Conversely, when 300’s plot finds Xerxes luring Ephialtes to the Persian side, the king emphasizes that he would find company; he persuades him that “The Spartans, too, were cruel to reject you. But I am kind” (1:16:38–1:16:48). Indeed, in Xerxes’s tent Ephialtes passes through others alike him in their physical deformities, including women with no arms (1:16:04) and facial burns (1:16:14).  These figures contrast with the sparse costuming on the bare-chested, muscular Spartans fighting a few moments before (1:15:33). Elsewhere in the battle, Snyder veers into horror convention with the design of monstrous Persians, whether a giant-like soldier (1:04:57) or a man with claws resembling a crab’s (1:11:43). Physical oddity is associated with the enemy Persians, while the heroic Spartans are physically ideal, sending a clear visual message: physical weakness, even if unpreventable, is equivalent to moral decay. The monstrosities of the Persians may be historical distortion, but the same attitudes about physical weakness, as Plutarch shows, were foundational in Spartan society.  This historical context lends a new tension to the earlier dramatization of Leonidas’s upbringing, making the consequences of any failure more obvious. In my view, the Spartans’ system operates on a cruel contradiction, one where death is preferable to dishonor and yet the abandonment of an infant deemed physically weak is still considered just.

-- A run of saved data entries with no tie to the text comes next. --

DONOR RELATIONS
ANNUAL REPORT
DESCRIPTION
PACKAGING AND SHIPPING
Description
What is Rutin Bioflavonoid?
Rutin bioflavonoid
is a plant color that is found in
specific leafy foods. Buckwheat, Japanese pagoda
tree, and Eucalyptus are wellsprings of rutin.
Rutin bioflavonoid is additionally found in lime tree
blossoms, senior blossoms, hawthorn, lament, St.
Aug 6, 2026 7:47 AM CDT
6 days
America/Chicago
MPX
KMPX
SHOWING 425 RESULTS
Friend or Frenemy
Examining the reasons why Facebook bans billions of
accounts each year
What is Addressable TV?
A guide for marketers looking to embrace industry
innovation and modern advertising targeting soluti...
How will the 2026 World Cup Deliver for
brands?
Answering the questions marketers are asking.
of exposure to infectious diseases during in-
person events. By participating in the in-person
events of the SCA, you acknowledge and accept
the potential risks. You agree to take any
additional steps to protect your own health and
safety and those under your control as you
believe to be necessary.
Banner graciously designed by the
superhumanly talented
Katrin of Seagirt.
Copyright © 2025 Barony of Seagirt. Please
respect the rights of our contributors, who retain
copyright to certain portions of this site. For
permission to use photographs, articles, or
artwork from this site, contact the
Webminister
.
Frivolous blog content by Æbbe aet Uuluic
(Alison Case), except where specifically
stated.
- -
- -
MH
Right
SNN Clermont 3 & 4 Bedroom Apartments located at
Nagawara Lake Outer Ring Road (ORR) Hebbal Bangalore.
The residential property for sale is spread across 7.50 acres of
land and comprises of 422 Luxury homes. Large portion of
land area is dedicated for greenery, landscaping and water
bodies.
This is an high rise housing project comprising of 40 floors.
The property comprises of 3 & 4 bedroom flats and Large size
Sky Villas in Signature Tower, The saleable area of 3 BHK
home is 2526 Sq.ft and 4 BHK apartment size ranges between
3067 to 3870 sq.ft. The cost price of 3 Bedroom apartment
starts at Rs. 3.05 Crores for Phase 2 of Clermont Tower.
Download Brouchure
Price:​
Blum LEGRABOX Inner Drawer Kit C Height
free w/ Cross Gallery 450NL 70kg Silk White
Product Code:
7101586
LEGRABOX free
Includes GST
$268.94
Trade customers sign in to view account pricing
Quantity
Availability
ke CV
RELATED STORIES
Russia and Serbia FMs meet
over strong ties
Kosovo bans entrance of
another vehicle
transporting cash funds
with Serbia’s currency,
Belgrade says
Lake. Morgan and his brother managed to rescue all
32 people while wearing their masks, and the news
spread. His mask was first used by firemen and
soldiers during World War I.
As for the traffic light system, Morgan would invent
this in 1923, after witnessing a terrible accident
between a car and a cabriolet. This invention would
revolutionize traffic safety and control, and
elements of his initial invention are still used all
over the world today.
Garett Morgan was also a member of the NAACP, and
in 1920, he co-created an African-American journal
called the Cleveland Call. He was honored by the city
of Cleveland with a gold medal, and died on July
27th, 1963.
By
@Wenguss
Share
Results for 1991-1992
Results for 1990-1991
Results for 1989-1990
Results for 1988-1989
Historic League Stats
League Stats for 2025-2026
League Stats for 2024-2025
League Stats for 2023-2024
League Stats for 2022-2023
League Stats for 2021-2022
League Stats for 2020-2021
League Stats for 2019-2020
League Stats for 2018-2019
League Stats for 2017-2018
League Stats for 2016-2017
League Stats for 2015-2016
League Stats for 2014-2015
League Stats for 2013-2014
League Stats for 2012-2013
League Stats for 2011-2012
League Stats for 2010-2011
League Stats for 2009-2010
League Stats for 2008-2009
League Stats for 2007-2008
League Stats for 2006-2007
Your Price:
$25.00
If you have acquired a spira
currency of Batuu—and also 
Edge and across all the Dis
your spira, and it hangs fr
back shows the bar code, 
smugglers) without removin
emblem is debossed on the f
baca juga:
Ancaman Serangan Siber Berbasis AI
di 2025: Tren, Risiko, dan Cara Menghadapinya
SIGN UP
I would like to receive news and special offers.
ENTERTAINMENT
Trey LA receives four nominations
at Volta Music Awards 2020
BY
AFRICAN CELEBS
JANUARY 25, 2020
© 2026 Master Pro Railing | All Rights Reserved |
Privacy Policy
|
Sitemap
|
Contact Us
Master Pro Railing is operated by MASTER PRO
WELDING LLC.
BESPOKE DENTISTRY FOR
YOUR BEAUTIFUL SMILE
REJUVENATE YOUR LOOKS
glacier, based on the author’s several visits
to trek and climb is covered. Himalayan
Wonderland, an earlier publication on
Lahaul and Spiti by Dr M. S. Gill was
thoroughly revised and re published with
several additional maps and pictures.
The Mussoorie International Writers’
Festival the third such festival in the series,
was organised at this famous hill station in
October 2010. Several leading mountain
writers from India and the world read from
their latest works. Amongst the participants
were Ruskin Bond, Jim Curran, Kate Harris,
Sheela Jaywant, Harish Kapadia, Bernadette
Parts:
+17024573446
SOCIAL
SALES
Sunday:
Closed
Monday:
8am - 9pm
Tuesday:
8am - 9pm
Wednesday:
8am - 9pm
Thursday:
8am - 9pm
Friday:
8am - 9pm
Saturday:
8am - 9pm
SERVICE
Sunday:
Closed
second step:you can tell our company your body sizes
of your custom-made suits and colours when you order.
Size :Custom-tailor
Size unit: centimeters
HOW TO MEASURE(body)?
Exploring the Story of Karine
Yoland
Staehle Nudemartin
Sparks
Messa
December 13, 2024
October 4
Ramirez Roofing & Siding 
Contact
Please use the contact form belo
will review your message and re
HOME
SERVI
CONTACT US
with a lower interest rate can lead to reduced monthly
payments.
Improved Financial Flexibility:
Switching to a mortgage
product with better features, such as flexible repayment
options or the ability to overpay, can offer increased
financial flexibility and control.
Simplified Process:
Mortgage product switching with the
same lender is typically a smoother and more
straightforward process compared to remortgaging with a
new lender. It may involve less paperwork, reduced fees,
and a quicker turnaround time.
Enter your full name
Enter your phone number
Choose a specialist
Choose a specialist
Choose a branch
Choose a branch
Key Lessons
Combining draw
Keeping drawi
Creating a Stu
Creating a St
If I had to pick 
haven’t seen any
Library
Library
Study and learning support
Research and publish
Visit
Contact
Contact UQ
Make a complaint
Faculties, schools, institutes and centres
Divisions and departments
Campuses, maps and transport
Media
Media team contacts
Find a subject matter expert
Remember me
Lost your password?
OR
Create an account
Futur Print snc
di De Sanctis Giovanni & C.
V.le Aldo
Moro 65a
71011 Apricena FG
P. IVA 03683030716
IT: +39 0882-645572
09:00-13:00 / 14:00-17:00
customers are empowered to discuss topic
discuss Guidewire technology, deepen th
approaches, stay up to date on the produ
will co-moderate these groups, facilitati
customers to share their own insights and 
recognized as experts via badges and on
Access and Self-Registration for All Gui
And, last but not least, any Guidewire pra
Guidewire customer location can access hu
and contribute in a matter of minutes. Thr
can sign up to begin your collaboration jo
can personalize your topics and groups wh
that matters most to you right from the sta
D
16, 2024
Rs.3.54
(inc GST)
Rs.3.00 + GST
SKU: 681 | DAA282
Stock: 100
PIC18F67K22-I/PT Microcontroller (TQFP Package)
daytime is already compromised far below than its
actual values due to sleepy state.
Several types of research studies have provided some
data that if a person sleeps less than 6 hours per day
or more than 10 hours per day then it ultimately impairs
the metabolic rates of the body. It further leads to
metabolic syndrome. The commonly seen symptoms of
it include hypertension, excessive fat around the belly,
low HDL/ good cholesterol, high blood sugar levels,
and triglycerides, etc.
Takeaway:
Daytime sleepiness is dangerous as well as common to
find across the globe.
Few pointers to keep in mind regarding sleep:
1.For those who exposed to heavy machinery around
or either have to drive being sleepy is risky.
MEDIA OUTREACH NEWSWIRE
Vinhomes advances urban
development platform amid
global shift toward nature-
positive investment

I suppose, then, that my greatest issue with the Spartans’ values lies not in the values themselves, but in what they are used to fight for. The ideals of duty and physical stamina are appealing, especially when they allow for the kind of defense mounted at the battle of Thermopylae. But the society which the Spartans defend is one marked by the elimination of independent thought and the physically vulnerable. What is even more troubling is the Spartan view that these two concepts are inseparable—that such a level of courage can only be developed in a system to brutal to others. Leonidas and Ephialtes’s last confrontation in 300 represents this on a visual level as they stare from their respective sides, with no safe ground to cross between them. Maybe to occupy that middle space would represent a different kind of sacrifice—one that might lessen unifying strength, but would increase individual value.